Italy has jockeyed with France for the title of the world’s top wine producer in terms of volume, but in the fast-growing Chinese market, Italy ranks a distant fourth, not only trailing France but also Australia and Chile, according to 2019 data from the IWSR, a global beverage market analysis group. Five years ago, Italy ranked seventh.
Italian wine sector officials told Xinhua they want to continue climbing the rankings. Vinitaly, Italy’s main wine fair, took its show to China this year, participating in fairs in three Chinese cities: Xiamen, Chengdu, and Shanghai. Shanghai hosted the last and largest of the three events, which will draw to a close on Saturday. Italy was represented at the fairs by 65 producers and distributors, a record number.
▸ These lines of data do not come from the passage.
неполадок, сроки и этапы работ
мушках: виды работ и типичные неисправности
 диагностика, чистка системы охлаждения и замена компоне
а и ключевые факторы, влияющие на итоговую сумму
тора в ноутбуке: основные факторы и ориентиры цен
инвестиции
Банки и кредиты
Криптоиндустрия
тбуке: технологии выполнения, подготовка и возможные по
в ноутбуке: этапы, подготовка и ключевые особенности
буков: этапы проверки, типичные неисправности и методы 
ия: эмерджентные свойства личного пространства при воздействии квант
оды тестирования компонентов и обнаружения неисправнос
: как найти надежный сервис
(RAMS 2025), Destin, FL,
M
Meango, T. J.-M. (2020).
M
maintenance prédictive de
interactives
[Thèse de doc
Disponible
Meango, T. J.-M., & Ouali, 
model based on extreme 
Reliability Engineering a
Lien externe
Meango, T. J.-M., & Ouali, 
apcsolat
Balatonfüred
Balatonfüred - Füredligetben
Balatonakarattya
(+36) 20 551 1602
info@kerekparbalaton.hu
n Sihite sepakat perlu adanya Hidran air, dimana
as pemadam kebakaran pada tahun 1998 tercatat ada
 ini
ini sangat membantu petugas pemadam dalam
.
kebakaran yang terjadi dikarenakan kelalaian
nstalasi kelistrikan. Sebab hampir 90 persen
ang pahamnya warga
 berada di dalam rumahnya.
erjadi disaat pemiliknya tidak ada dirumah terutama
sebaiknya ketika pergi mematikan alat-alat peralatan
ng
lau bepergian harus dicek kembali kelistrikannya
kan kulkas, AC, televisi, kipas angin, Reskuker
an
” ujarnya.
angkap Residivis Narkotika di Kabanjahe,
Back home, industry groups are holding strategy sessions to chart the best course for growth in the Chinese market.
Despite the difficulties of a hot and dry summer in most of Italy and a shortage of workers due to coronavirus travel restrictions, 2020 is shaping up to be a good year for Italian wines in terms of quality. Liv-ex, a wine sector monitoring group, reported in late August that the Italian wine trade this year had by that point already passed its value for all of 2019.
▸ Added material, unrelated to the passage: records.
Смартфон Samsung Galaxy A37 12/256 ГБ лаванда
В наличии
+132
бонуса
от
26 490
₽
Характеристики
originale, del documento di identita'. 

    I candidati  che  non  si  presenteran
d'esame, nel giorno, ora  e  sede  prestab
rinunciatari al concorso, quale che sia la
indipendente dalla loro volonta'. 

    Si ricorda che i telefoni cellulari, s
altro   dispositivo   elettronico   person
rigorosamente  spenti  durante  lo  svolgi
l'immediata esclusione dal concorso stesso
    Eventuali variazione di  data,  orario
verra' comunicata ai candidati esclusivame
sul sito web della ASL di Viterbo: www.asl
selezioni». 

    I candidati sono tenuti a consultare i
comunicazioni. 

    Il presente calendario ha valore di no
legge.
A major challenge, analysts and observers said, is to translate that demand to the Chinese market.
“The Chinese market has so much potential that it can’t be ignored,” Simone Incontro, director of the Shanghai office for Verona Fiere (the parent organization for Vinitaly) in Shanghai, told Xinhua. “Wine consumption in China has increased from 0.9 liters per person to 1.1 liters per person over the last two years.”
Incontro said he believed that China would become a far more important destination for Italy’s wine exports over the next five to ten years.
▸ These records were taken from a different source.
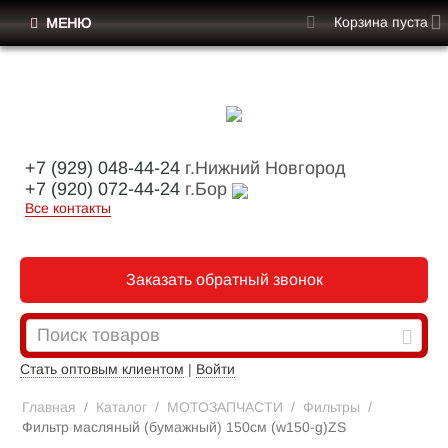
Корзина пуста
МЕНЮ
+7 (929) 048-44-24
г.Нижний Новгород
+7 (920) 072-44-24
г.Бор
Все контакты
Заказать обратный звонок
Стать оптовым клиентом
|
Войти
Главная
/
Каталог
/
МОТОЗАПЧАСТИ
/
Фильтры
/
Фильтр масляный (бумажный) 150см (w150-g)ZS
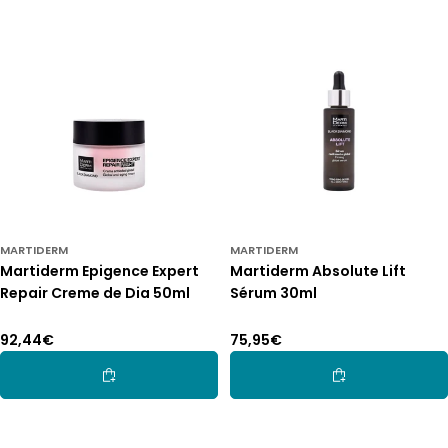
MARTIDERM
MARTIDERM
Martiderm Epigence Expert
Martiderm Absolute Lift
Repair Creme de Dia 50ml
Sérum 30ml
Preço
92,44€
Preço
75,95€
normal
normal
Adicionar Ao Carrinho
Adicionar Ao Car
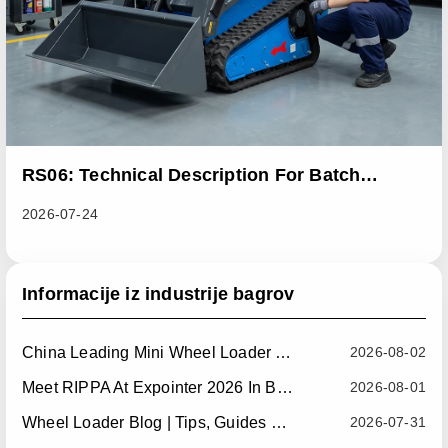
RS06: Technical Description For Batch
Improvement Measures To Address Abnormal
2026-07-24
Heat Dissipation Issues In Sliding Loaders
Informacije iz industrije bagrov
China Leading Mini Wheel Loader Supplier: Reliable Compact Wheel Loaders For Global Markets
2026-08-02
Meet RIPPA At Expointer 2026 In Brazil
2026-08-01
Wheel Loader Blog | Tips, Guides & Attachments
2026-07-31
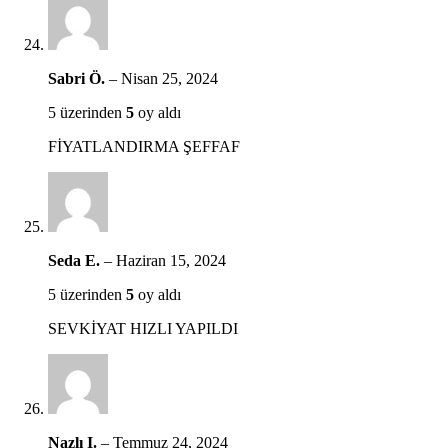
Sabri Ö.
–
Nisan 25, 2024
5 üzerinden
5
oy aldı
FİYATLANDIRMA ŞEFFAF
Seda E.
–
Haziran 15, 2024
5 üzerinden
5
oy aldı
SEVKİYAT HIZLI YAPILDI
Nazlı I.
–
Temmuz 24, 2024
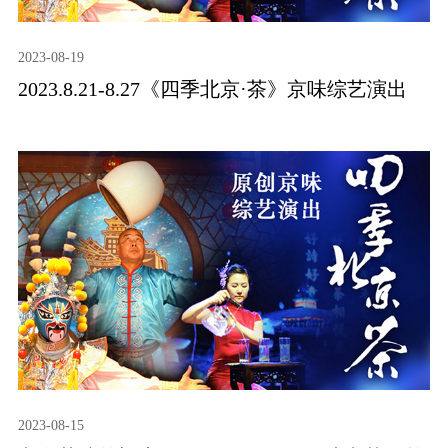
2023-08-19
2023.8.21-8.27《四季北京·茶》京味综艺演出
2023-08-15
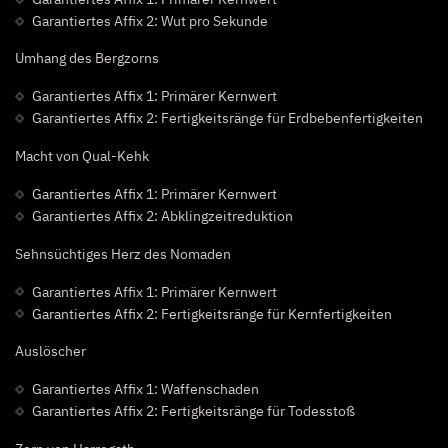
Garantiertes Affix 2: Wut pro Sekunde
Umhang des Bergzorns
Garantiertes Affix 1: Primärer Kernwert
Garantiertes Affix 2: Fertigkeitsränge für Erdbebenfertigkeiten
Macht von Qual-Kehk
Garantiertes Affix 1: Primärer Kernwert
Garantiertes Affix 2: Abklingzeitreduktion
Sehnsüchtiges Herz des Nomaden
Garantiertes Affix 1: Primärer Kernwert
Garantiertes Affix 2: Fertigkeitsränge für Kernfertigkeiten
Auslöscher
Garantiertes Affix 1: Waffenschaden
Garantiertes Affix 2: Fertigkeitsränge für Todesstoß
Francesco Zaganelli, export manager for Lungarotti, a major wine producer in the central Italian region of Umbria, agreed with Incontro that despite its economic difficulties that this period could be a key point for Italian winemakers.
Among Italian producers, Lungarotti has been a pioneer in the Chinese wine market, exporting directly to China for 15 years. Zaganelli said that a combination of factors, including greater recognition of Italian wines in China and the switch to a niche distributor that specializes in the Chinese market, have made a difference. He said that China is now the seventh-largest of Lungarotti’s 47 export markets.